[Data excerpts]

......

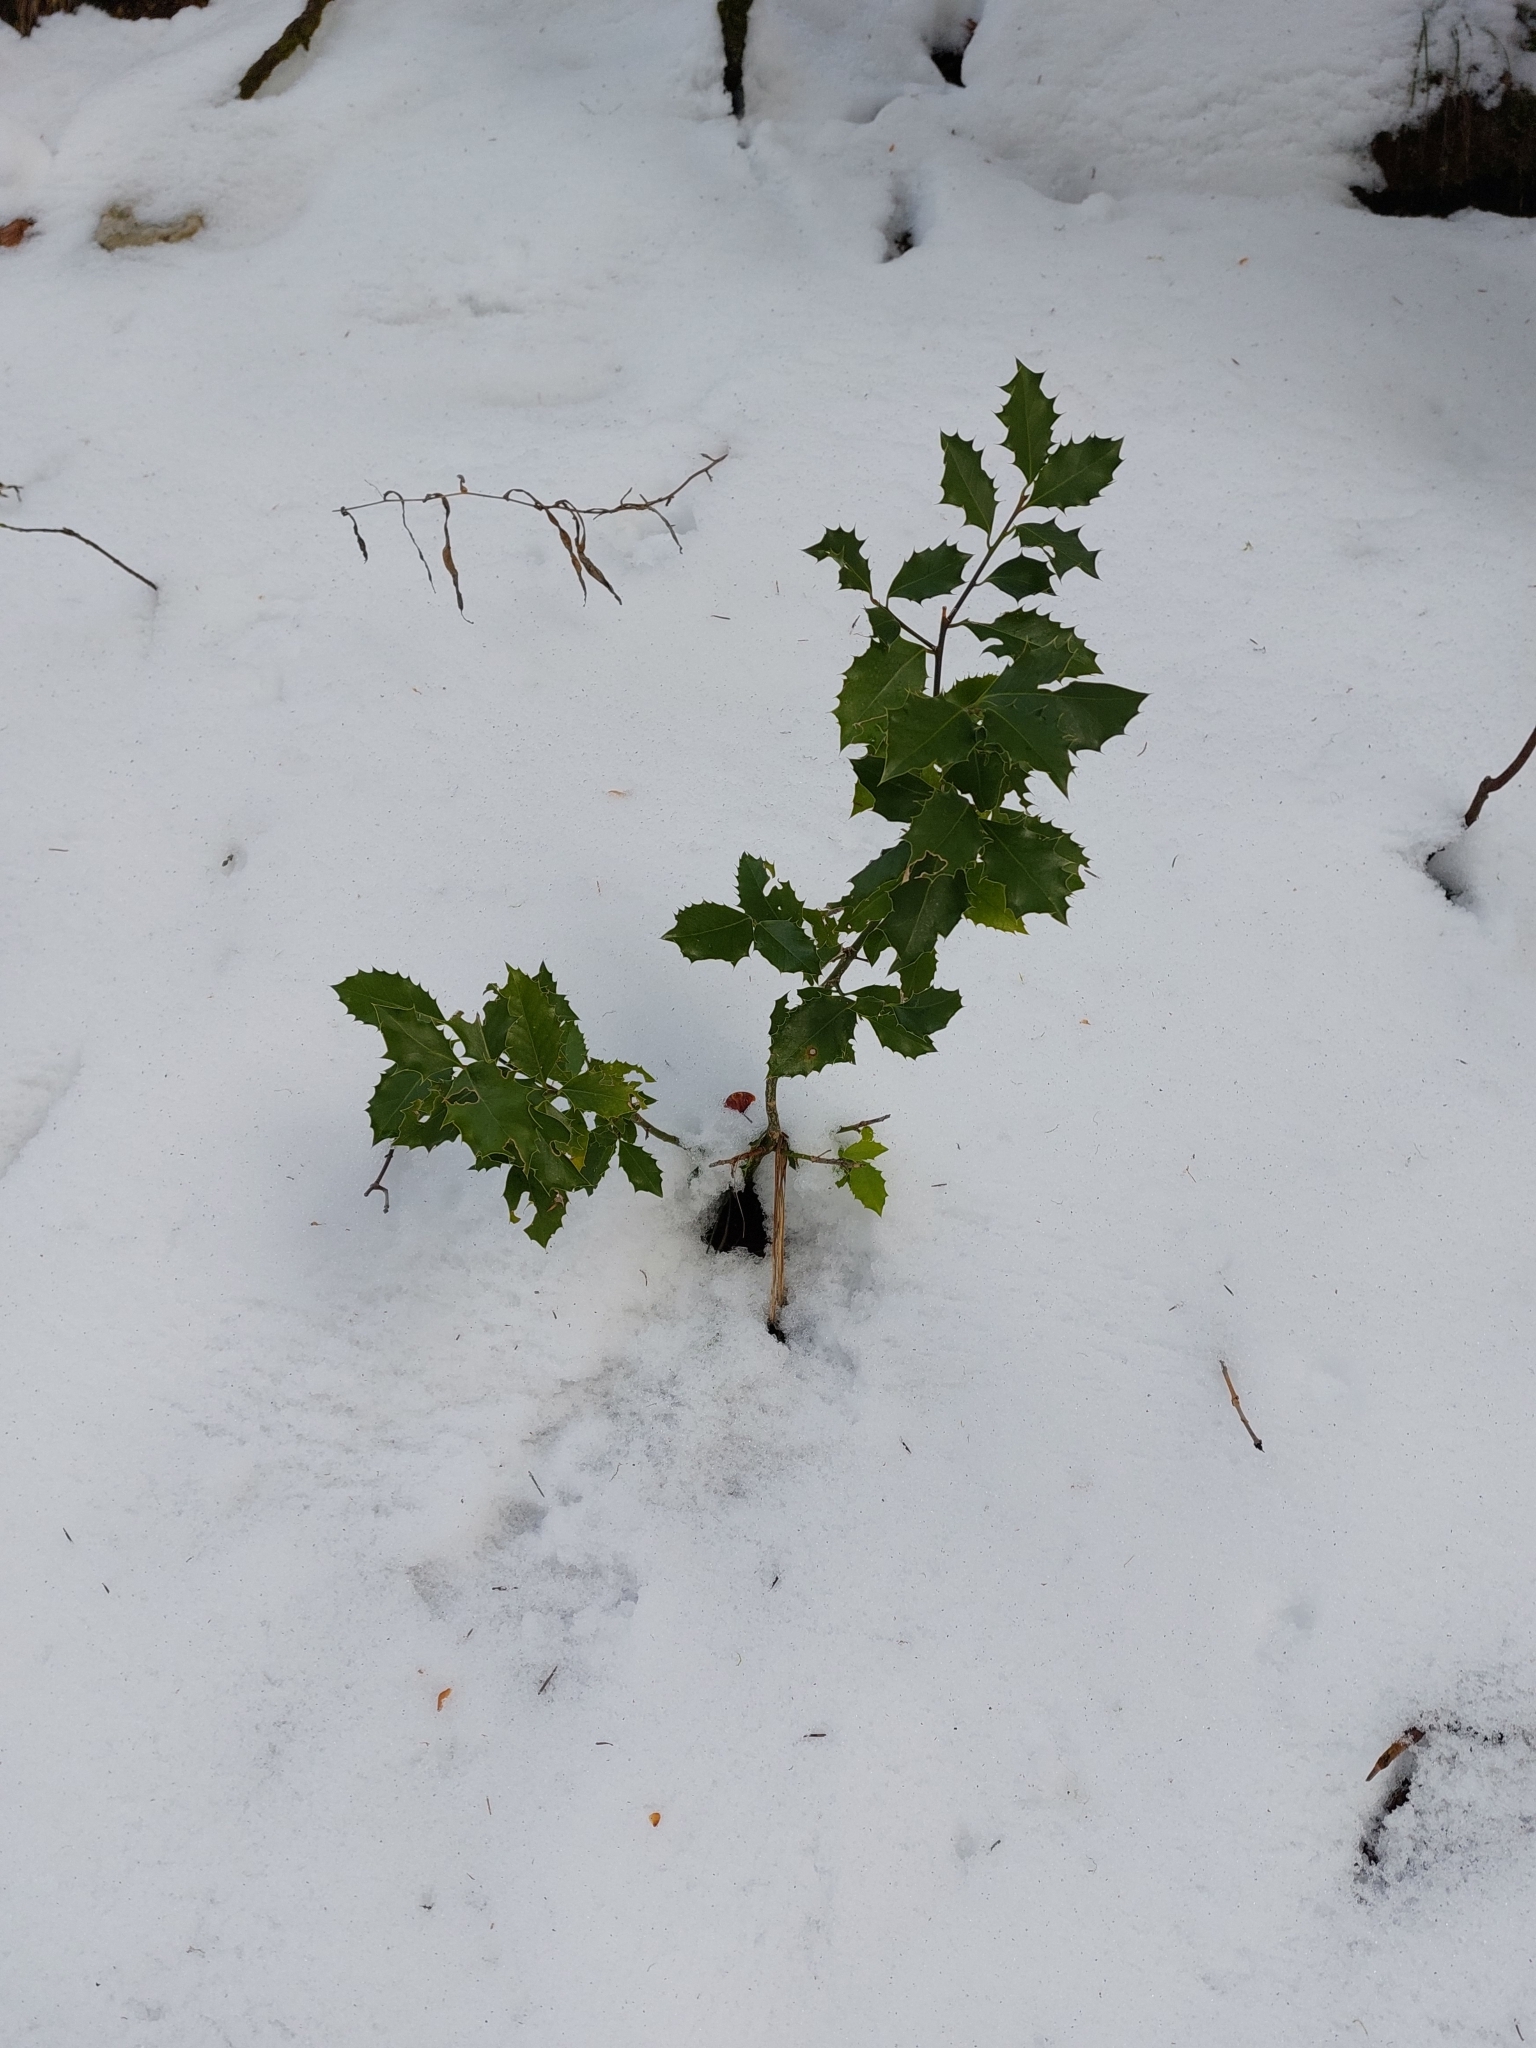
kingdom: Plantae
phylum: Tracheophyta
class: Magnoliopsida
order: Aquifoliales
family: Aquifoliaceae
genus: Ilex
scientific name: Ilex aquifolium
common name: English holly
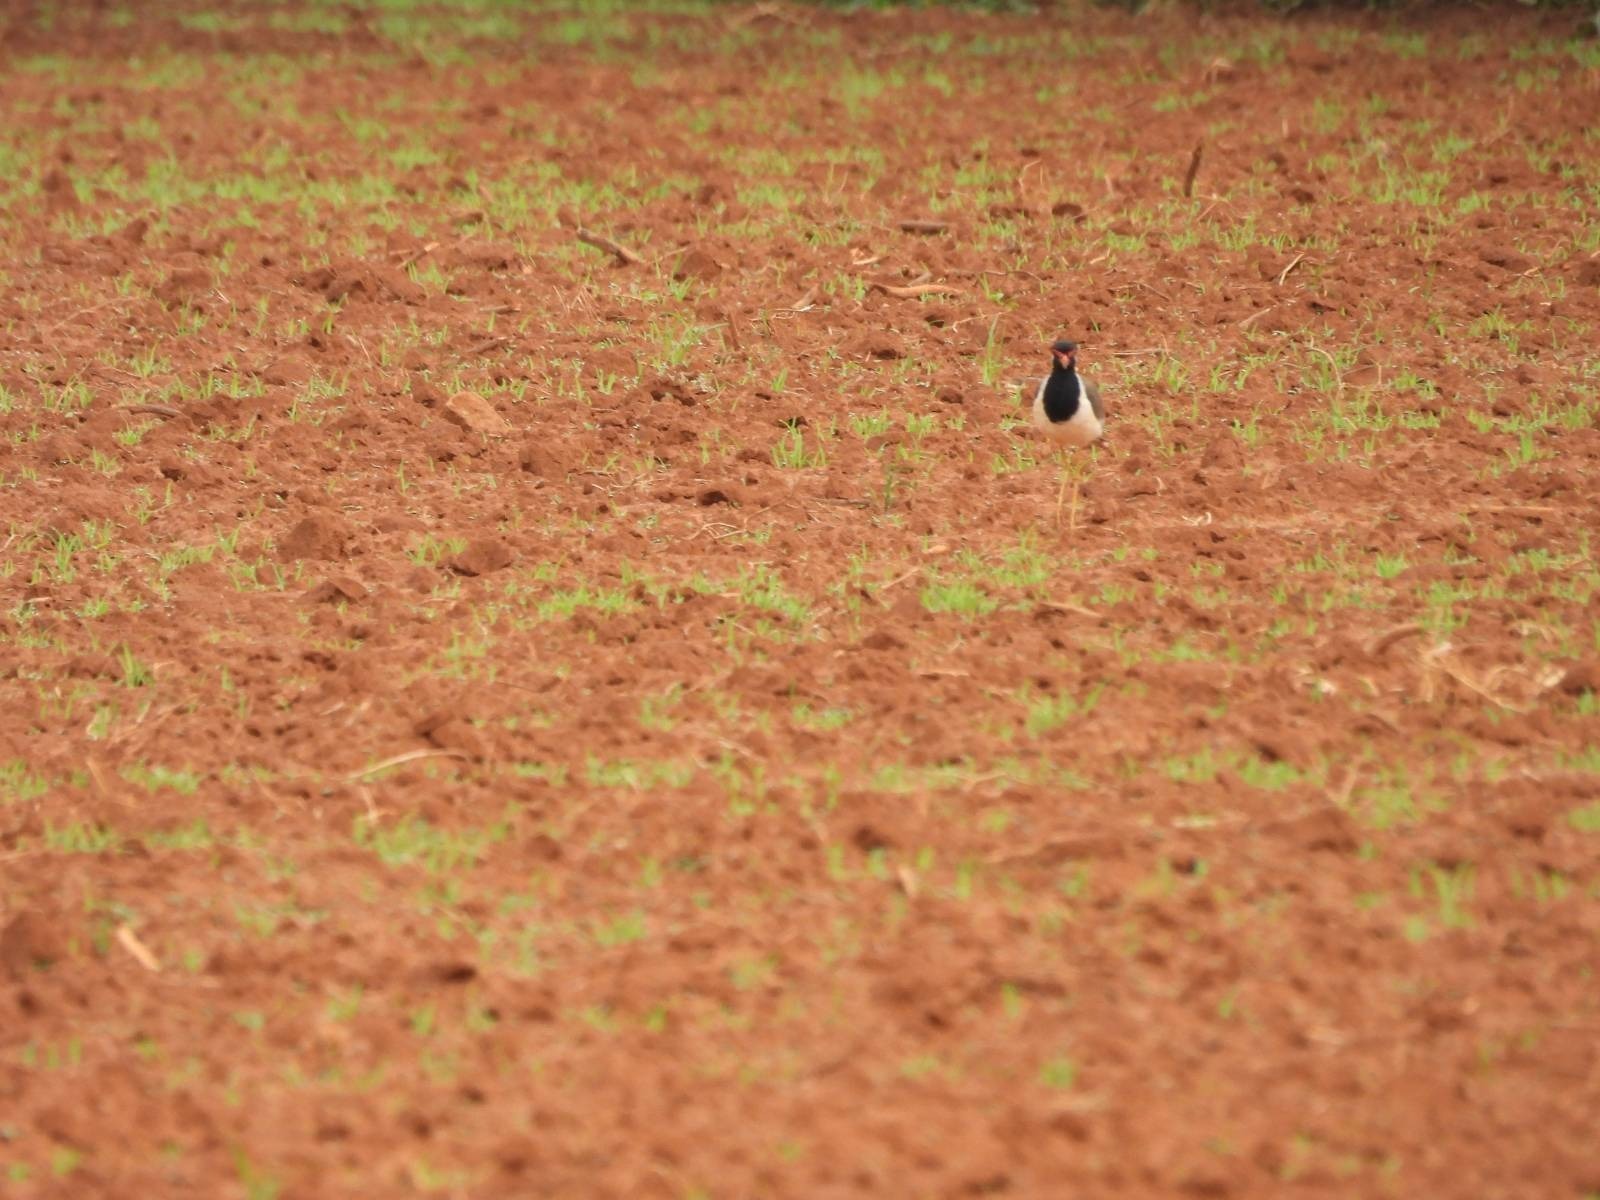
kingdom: Animalia
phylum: Chordata
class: Aves
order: Charadriiformes
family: Charadriidae
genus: Vanellus
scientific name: Vanellus indicus
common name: Red-wattled lapwing
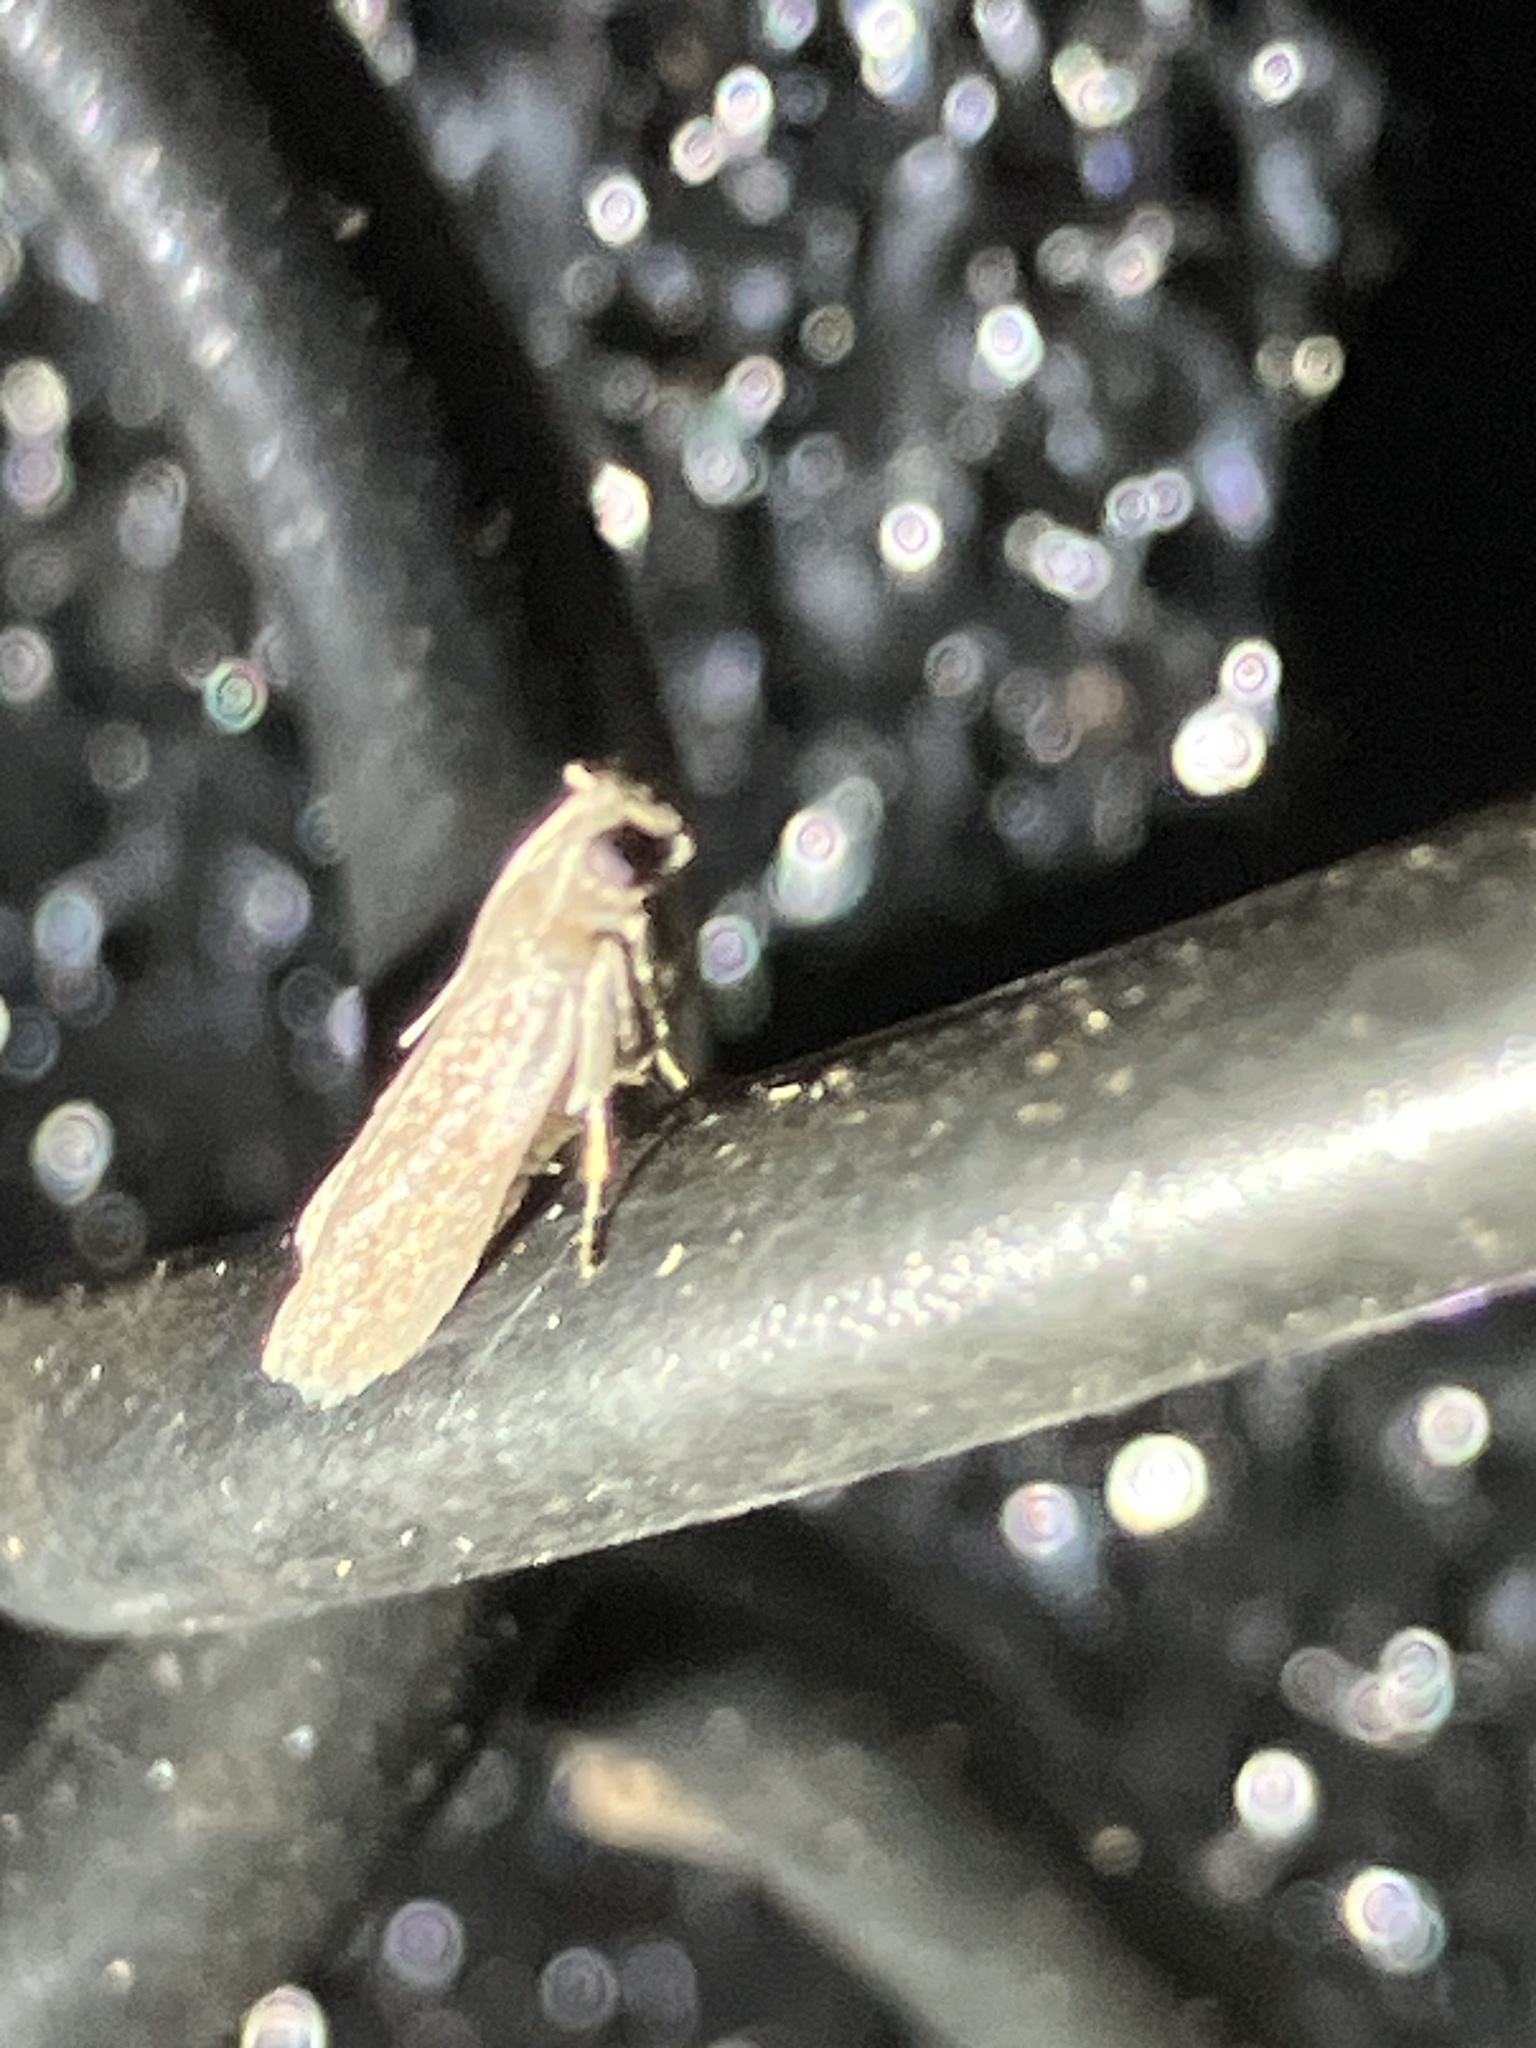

......

*WRITTEN REQUEST*. Can you retype, word for word, the lines from the one with "common name: English holly" up to and including the last line of the rows? Leave the pictures out.

*SOLVED PROBLEM*.
common name: English holly
kingdom: Animalia
phylum: Chordata
class: Aves
order: Charadriiformes
family: Charadriidae
genus: Vanellus
scientific name: Vanellus indicus
common name: Red-wattled lapwing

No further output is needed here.